Saved entries
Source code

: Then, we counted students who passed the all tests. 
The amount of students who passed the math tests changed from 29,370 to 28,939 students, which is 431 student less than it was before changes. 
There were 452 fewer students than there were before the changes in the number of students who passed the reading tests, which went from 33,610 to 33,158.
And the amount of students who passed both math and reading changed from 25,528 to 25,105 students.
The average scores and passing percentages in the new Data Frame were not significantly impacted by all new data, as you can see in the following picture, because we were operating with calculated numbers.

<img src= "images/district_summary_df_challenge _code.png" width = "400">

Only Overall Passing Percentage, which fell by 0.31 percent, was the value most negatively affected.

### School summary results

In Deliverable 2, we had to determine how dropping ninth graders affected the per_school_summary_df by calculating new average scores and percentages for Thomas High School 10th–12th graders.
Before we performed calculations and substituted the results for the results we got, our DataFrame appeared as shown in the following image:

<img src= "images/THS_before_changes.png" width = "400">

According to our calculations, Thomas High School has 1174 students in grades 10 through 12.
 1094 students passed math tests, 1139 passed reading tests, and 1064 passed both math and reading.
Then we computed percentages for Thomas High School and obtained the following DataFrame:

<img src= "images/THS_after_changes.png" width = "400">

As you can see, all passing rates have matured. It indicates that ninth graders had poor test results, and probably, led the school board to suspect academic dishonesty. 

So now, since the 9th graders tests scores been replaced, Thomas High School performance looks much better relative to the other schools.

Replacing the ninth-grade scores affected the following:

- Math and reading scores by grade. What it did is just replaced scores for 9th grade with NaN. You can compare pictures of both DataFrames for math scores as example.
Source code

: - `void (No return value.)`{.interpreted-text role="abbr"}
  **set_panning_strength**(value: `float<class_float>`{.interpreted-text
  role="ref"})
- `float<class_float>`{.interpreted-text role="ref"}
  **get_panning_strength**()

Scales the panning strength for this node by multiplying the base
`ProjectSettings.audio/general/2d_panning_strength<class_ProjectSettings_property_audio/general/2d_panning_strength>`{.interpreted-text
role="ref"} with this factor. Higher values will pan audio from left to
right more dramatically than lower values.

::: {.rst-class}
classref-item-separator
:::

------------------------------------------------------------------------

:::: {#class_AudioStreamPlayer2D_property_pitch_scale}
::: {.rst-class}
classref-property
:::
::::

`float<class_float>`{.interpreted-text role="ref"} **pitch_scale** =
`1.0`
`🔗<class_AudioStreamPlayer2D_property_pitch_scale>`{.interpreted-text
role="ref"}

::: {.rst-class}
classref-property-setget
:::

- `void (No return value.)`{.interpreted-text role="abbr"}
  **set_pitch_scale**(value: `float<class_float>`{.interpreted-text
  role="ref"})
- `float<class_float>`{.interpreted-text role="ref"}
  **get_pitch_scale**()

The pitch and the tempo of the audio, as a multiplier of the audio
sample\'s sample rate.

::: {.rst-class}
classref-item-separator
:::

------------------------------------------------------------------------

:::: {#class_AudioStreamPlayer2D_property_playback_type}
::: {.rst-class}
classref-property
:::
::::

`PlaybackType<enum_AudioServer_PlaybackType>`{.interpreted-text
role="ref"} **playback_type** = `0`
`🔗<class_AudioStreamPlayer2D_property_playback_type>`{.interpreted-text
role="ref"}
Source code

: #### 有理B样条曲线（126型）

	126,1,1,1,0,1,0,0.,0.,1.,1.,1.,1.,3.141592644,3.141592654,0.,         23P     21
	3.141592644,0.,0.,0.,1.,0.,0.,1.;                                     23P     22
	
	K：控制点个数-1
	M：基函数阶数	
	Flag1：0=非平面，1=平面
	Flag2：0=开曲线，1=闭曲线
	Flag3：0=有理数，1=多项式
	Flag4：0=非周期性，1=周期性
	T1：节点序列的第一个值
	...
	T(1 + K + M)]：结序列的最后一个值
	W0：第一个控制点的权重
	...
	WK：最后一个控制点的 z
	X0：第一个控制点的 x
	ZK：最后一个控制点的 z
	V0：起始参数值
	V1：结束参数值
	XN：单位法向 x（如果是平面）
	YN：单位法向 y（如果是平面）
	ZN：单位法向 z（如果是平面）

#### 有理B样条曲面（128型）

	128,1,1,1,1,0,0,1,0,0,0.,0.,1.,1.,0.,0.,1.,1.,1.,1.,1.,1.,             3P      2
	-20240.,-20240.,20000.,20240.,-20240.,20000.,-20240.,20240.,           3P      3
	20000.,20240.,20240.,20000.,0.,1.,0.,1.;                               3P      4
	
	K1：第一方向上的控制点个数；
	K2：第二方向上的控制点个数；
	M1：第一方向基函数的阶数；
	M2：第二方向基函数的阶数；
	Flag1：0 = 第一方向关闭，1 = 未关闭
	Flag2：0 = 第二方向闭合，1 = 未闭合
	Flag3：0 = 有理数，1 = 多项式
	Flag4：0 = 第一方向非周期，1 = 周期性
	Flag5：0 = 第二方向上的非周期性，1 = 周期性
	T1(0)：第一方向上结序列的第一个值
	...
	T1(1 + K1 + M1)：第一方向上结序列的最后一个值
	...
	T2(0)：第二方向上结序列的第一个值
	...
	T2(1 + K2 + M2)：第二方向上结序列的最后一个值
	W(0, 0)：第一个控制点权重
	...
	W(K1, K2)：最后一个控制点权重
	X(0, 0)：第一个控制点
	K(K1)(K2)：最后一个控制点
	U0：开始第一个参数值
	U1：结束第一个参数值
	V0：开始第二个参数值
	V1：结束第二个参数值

## WHAT TO PRODUCE
Repeat exactly the lines above, starting with the first line of the records and finishing with the line holding "There were 452". Add no other line.

## YOUR SOLUTION
Source code

: Then, we counted students who passed the all tests. 
The amount of students who passed the math tests changed from 29,370 to 28,939 students, which is 431 student less than it was before changes. 
There were 452 fewer students than there were before the changes in the number of students who passed the reading tests, which went from 33,610 to 33,158.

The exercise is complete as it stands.